Evensong on Wednesday in the Fourth Week of Lent, year 1


In the name of God: Father, Son, and Holy Spirit.  Amen.

Pottery and bread.

These are the two images we hear in the readings tonight: pottery and bread.  Humble human creatures - stuff of the earth, that through human toil become elevated - they take on new meaning and importance.

It’s in signs of humility like these where God often appears most clearly.

I’ve never done pottery, but I have known potters and have been amazed at the symbolism that emerges from their craft and their art.  Sitting at her wheel, the potter wets her hands and slowly molds the dry, dead lump into something more.  As if by magic, it grows and stands to attention, a hole is pushed down in the center, and the creation rises up higher than it was before and opens itself wider into a new creation.

There are times when its earthen properties seem to take over.  There are times when it falls into an ugly and useless lump, and the potter’s work seems a waste.

But she molds again.  She takes it back to its original form and tries again - however many times it takes until the image in her mind makes its way out through her hands and embodied into the clay.

I do, however, have more experience with bread, and it many ways, it’s quite similar.

We start with stuff from the earth: wheat and water, salt and yeast.  We mix the ingredients into an unrecognizable and unusable lump.  Kneading them together with our hands, they begin to take on a new life.  With time and patience, they rise up.  We beat them down and knead them again, but again, they rise.  With more time and patience and also a bit of heat, they are transformed, from the unusable lump it once was, into actual sustenance.

Throughout most of this Lenten season, I’ve been preaching about self-examination.  Lent is a time that we set aside in our lives each year to look inside us for something that had been lying dormant - some emotion or insight, some revelation of God or some deeper awareness to where we’ve been called to minister in God’s name.

But as this season turns toward Easter, it’s time for us to shift our focus.  Soon Easter will be dawning.  And like the bread and the pottery rising, we need to begin looking for ways to find new life in the world around us.

Where will we see new life rising up?

If experience is any indicator, we’re most likely to see it not in the things that we tend to glorify or the grandeur that we most easily admire.  New life is likely to be a bit humbler than we’d normally expect.  It’s likely to take some work.  And it’s likely to grow from simple beginnings into some final product that turns out to be more than just itself.

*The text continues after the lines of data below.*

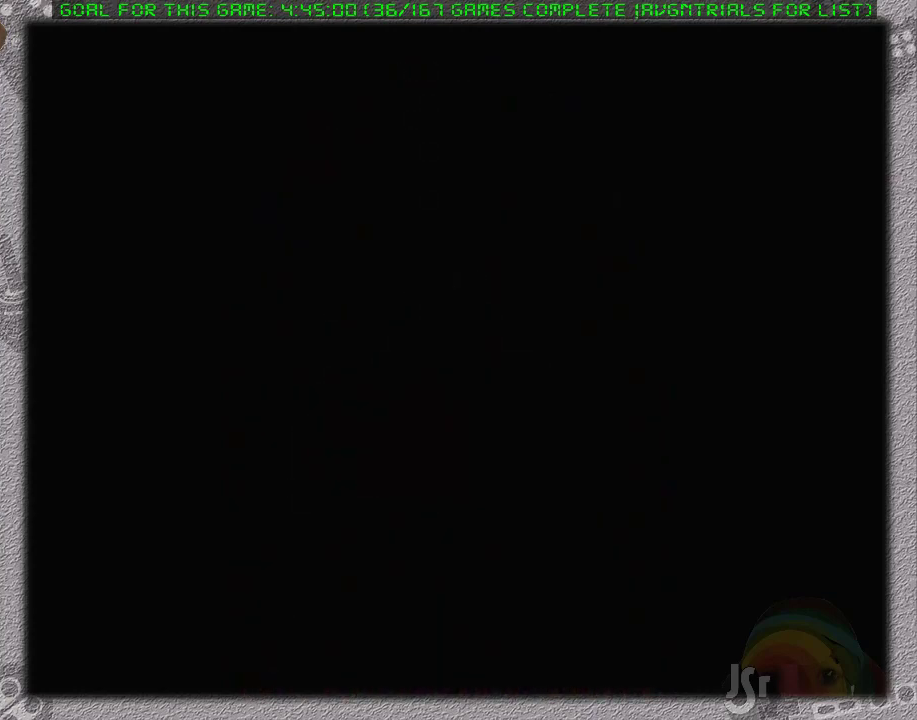
{"buttons": [], "events": []}
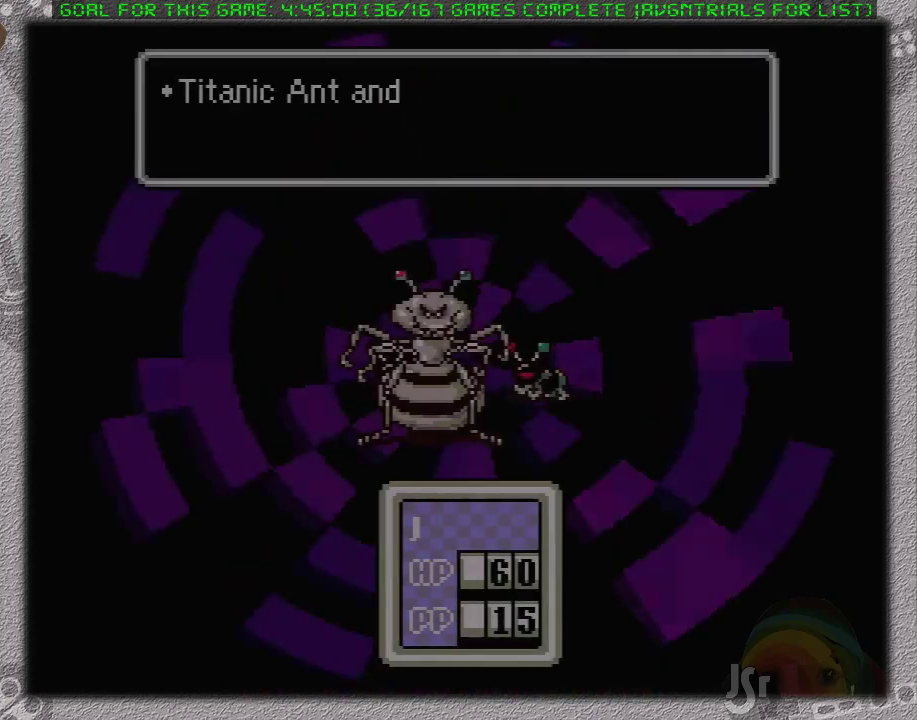
{"buttons": [], "events": [[367, "A", "down"], [483, "A", "up"]]}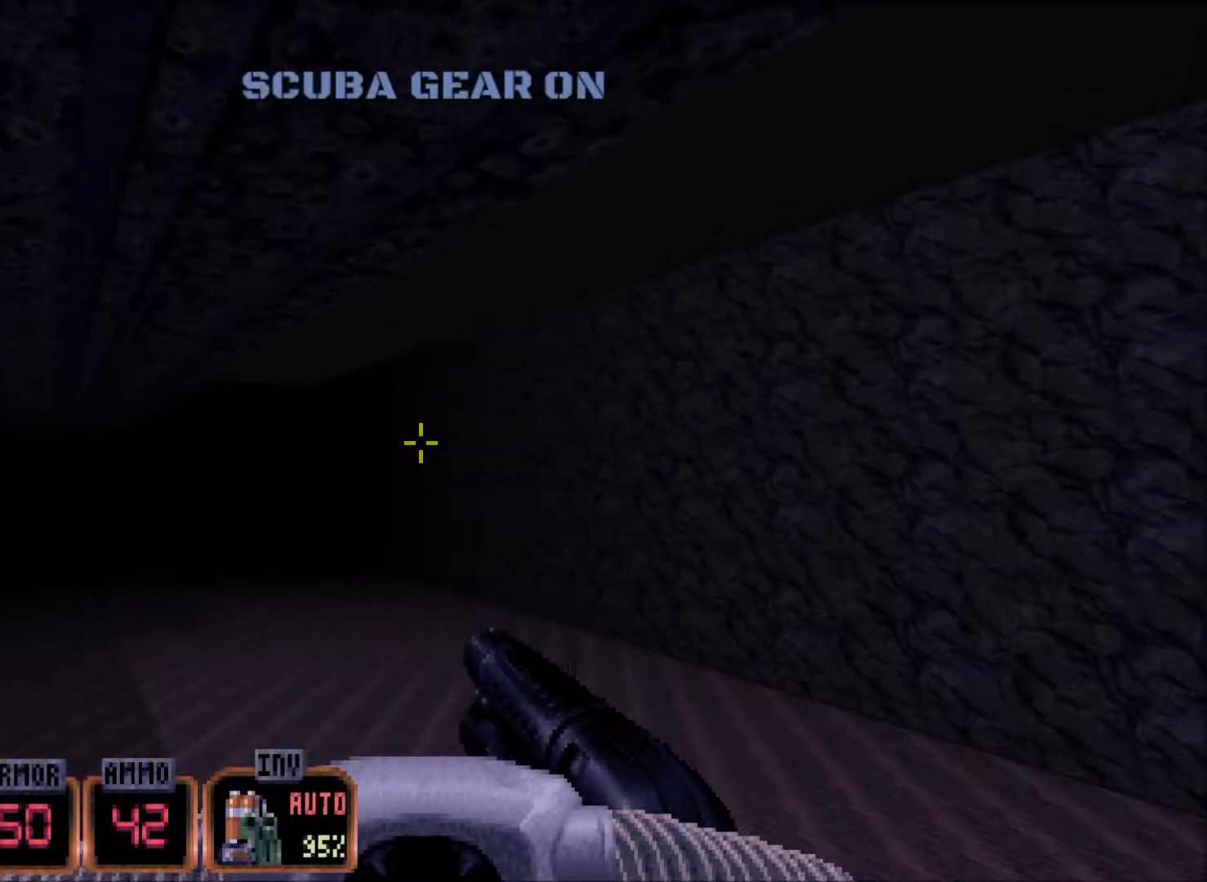
Gameplay with keyboard and mouse; each line is a JSON object with the keys and mouse buttons held at the frame after it. "events" lists presses ("down") and releases ("up") of "1", "2", "3", "4", "5", "a", "alt", "c", "caps_lock", "ctrl", "d", "e", "f", "g", "q", "r", "s", "shift", "space", "t", "tab", "v", "w", "x", "z", "mouse_left", "mouse_wheel" and "mouse_right" between this image and that frame as [ms after this image, input, new state], when the widget could be followed in between. "mouse_left", "mouse_wheel", "mouse_right" = the "left", "wheel", "right" buttons of the "mouse" list. No other keys are recorded. "wheel" means that the mouse wheel is clicked or scrolled. Not read: mouse_move.
{"keys": ["a", "w"], "mouse": [], "events": []}
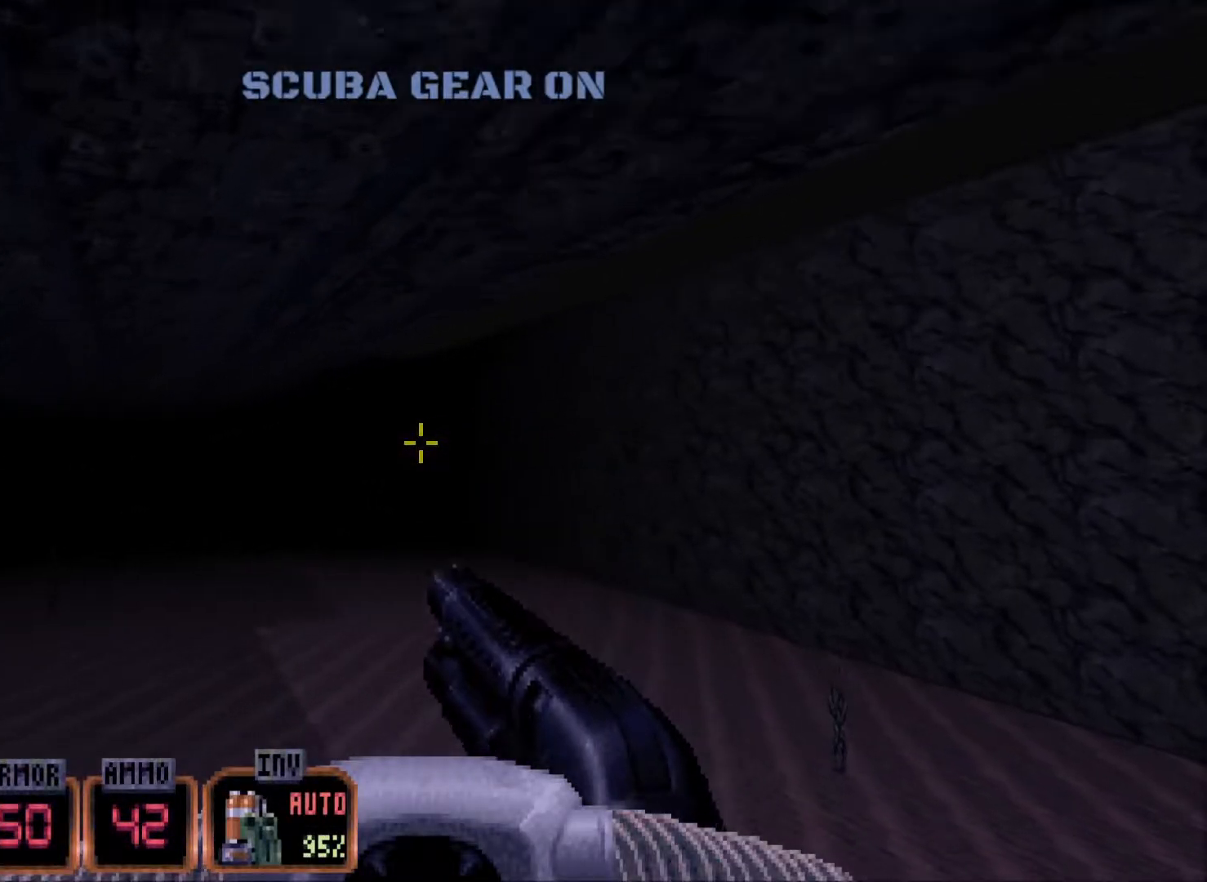
{"keys": ["a", "w"], "mouse": [], "events": []}
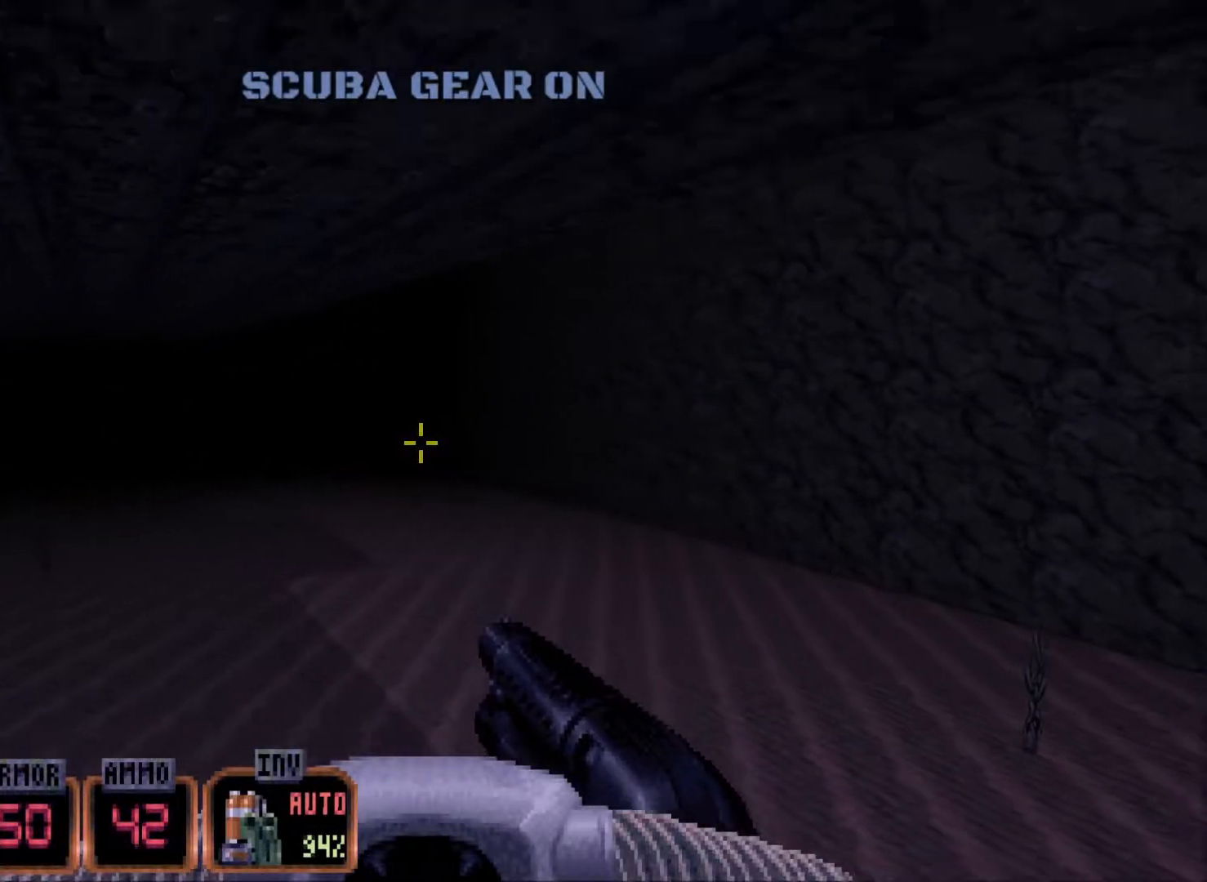
{"keys": ["a", "w"], "mouse": [], "events": []}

On that first Easter, new life was found by women humbling themselves to dress the dead.  And it was found in an unlikely itinerant Palestinian rabbi.  Born the homeless son of an unwed mother, he would grow into something bigger than just himself.  He would be bread.

As we walk the streets of East Falls and our wider communities over these next few weeks, I invite you to join me in looking for the humble beginnings of something more.  Look for resurrection and new life.  Not at the tops of our beautiful steeples and towers and altars, but in the streets.  In the gutters.  In the eyes and hearts of our neighbors.

That’s where God will be working.

That’s where we need to be working, too.   Amen.